The Texas Dental Association commissioned a report detailing the state of oral health in Texas. Titled “Building Better Oral Health: A Dental Home for All Texas,” it looked at the economic, medical and social significance of untreated oral disease and gave feedback based on research on how to improve the oral health of the people who reside in the state.

During the research conducted for the report, children were found at great risk due to their vulnerability and reliance on adults to maintain their care.

Dr. Gregory Kerbel, DDS PLLC, highly acclaimed Family and Cosmetic Dentist located in Garland, Texas, says,

“Many parents simply don’t realize that the American Dental Association recommends a child should visit the dentist six months after their first tooth erupts or by their first birthday. The earlier preventive care begins, the higher likelihood of a healthy mouth for the rest of their life. Children with healthy teeth are at lower risk for many health concerns that affect the whole body.”

Some of the factors that affected the children in the studies conducted for the report were:


Children suffering from oral disease miss over 59 million hours of school each year according to the surgeon general of the United States. This affects their ability to learn and the ability of their schools to teach as funding is reliant on attendance. It’s a slippery slope when schools suffer from lack of funding that can disrupt the entire education process. Children who struggle to get the education they need from their early years find it very difficult to catch up and keep up with their peers.


Oral disease, especially when left untreated, doesn’t just affect the mouth. These diseases can enter the bloodstream, and more than 120 systemic diseases come from the oral cavity. Conditions that show association with oral diseases include diabetes, heart disease, stroke and even bacterial pneumonia. Among American children, tooth decay is the most common chronic disease, and it is almost entirely preventable.


Children affected by oral disease often have trouble eating, sleeping and speaking. This can affect how they interact with their peers, teachers, and caregivers. It can also greatly harm their self-esteem during very important formative years. As they grow and develop into adults, their negative feelings about their appearance can translate into trouble socializing and finding employment.

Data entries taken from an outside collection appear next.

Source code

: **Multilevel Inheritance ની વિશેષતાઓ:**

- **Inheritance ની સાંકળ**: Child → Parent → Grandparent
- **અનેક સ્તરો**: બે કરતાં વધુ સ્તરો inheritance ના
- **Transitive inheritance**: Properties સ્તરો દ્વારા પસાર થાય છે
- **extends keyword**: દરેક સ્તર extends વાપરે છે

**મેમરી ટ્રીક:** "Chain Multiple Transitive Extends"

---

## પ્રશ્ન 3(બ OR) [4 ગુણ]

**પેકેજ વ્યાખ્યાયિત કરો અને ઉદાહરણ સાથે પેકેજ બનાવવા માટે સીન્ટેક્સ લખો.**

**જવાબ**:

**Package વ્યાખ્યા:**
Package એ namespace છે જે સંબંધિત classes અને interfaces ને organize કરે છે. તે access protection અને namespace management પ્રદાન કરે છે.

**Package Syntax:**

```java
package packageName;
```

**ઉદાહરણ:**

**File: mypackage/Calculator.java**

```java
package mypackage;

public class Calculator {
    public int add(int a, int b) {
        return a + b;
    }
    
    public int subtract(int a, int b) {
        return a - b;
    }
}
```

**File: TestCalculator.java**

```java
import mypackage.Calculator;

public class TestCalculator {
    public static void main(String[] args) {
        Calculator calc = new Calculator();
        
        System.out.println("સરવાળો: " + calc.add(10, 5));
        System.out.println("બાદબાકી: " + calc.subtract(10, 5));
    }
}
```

The number one recommendation listed by the report to improve these concerns involved a “dental home” for every Texan. A dental home is a primary dental provider seen at regular intervals with an established relationship with the patient. Children aged 1 to 5 were deemed the most important in this initiative to establish a dental provider that they develop a relationship with and see at least every six months when healthy.

Kerbel says,

“Tooth decay during a child’s formative years can have serious implications to their long-term well being. Finding a dental home for your family allows for a trusting relationship between dental professional and each member of the family. Regular visits, every six months, with the same provider, allow them to become familiar with the unique structure and details of each individual patient. Then, if something looks off, we can spot it right away. Early detection leads to less invasive and less costly treatment plans. Children also become comfortable with visits to the dentist when they know what to expect and recognize friendly faces. Establishing these healthy habits early on and positive associations with dental appointments can lead to a lifetime of good oral health.”

Another way the report suggested helping children avoid untreated oral health concerns is to require an oral exam before enrolling in school just like a physical exam is required. Other states have found great success with these measures and Texas hopes to follow suit.